After repairing the smartphone, the user can access personal data again after exiting the 'repair mode' and rebooting through pattern/fingerprint recognition.
Samsung Electronics will first introduce 'repair mode' through software updates from the Galaxy S21 series, and plan to expand it to some other models in the future.
Recently, Samsung Electronics has been continuously adding functions to protect and secure sensitive personal information to mobile devices such as smartphones and tablets.
Last year, it unveiled 'Samsung Knox Vault,' an information protection technology that blocks various attacks by storing encrypted personal information in its own storage space. We released a new security solution to block.
In a recent article published in the Samsung Newsroom, Shin Seung-won, managing director of the Security Team of Samsung Electronics' MX Division, said, "Technology is connecting the world closer than ever, but the risks are also increasing." "Samsung's top priority is customers “It’s about making sure you stay safe while trying out this new experience.”
It's not so much identity information (i.e. data about your identity), as much as data that can personally identify you. The obvious PII is your full name and social security number. That's your identity. But your credit card number or your address aren't your identity, per se, but still can personally identify you, so also considered PII.
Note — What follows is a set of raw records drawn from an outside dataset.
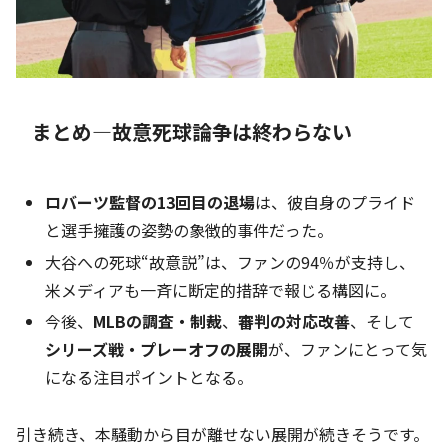
まとめ—故意死球論争は終わらない
ロバーツ監督の13回目の退場
は、彼自身のプライド
と選手擁護の姿勢の象徴的事件だった。
大谷への死球“故意説”は、ファンの94％が支持し、
米メディアも一斉に断定的措辞で報じる構図に。
今後、
MLBの調査・制裁
、
審判の対応改善
、そして
シリーズ戦・プレーオフの展開
が、ファンにとって気
になる注目ポイントとなる。
引き続き、本騒動から目が離せない展開が続きそうです。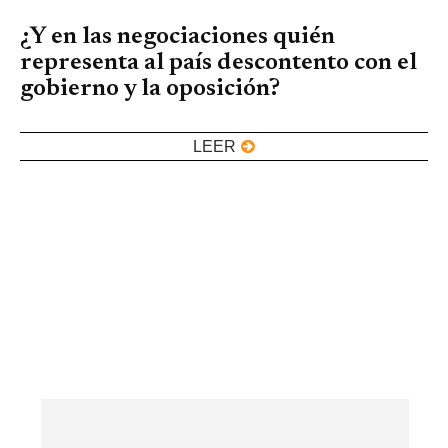
¿Y en las negociaciones quién
representa al país descontento con el
gobierno y la oposición?
LEER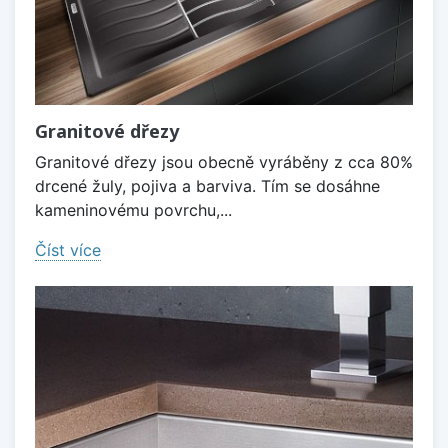
Granitové dřezy
Granitové dřezy jsou obecně vyráběny z cca 80%
drcené žuly, pojiva a barviva. Tím se dosáhne
kameninovému povrchu,...
Číst více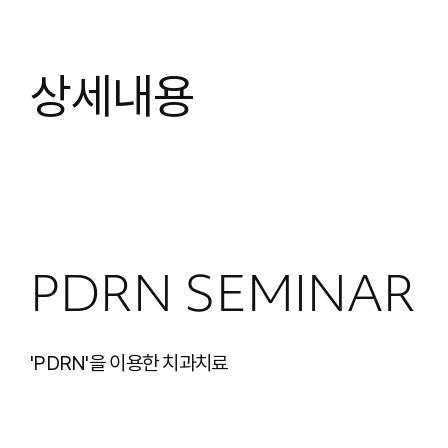
상세내용
PDRN SEMINAR
'PDRN'을 이용한 치과치료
Things that are not normally considered PII is for example your OS or even specific device model (i.e. user is using iPhone 12 Pro is not normally considered PII). As usual, it's not a crystal clear definition, so varies by context, company, industry regulations and so on.
Things like IMEI are PII too, the number is printed on a label on the mobile phone box and recorded by the seller (in UK, I gather) when you make a purchase.
Google Translate *is* "a thing" these days… Amazing where technology has gotten us. Much of what we enjoy as commonplace today was literal science-fiction when I was just a child (not so very long ago).
I also wish there was a way to enable it if the touchscreen is inaccessible, as it usually is by the time I would consider seeking repairs.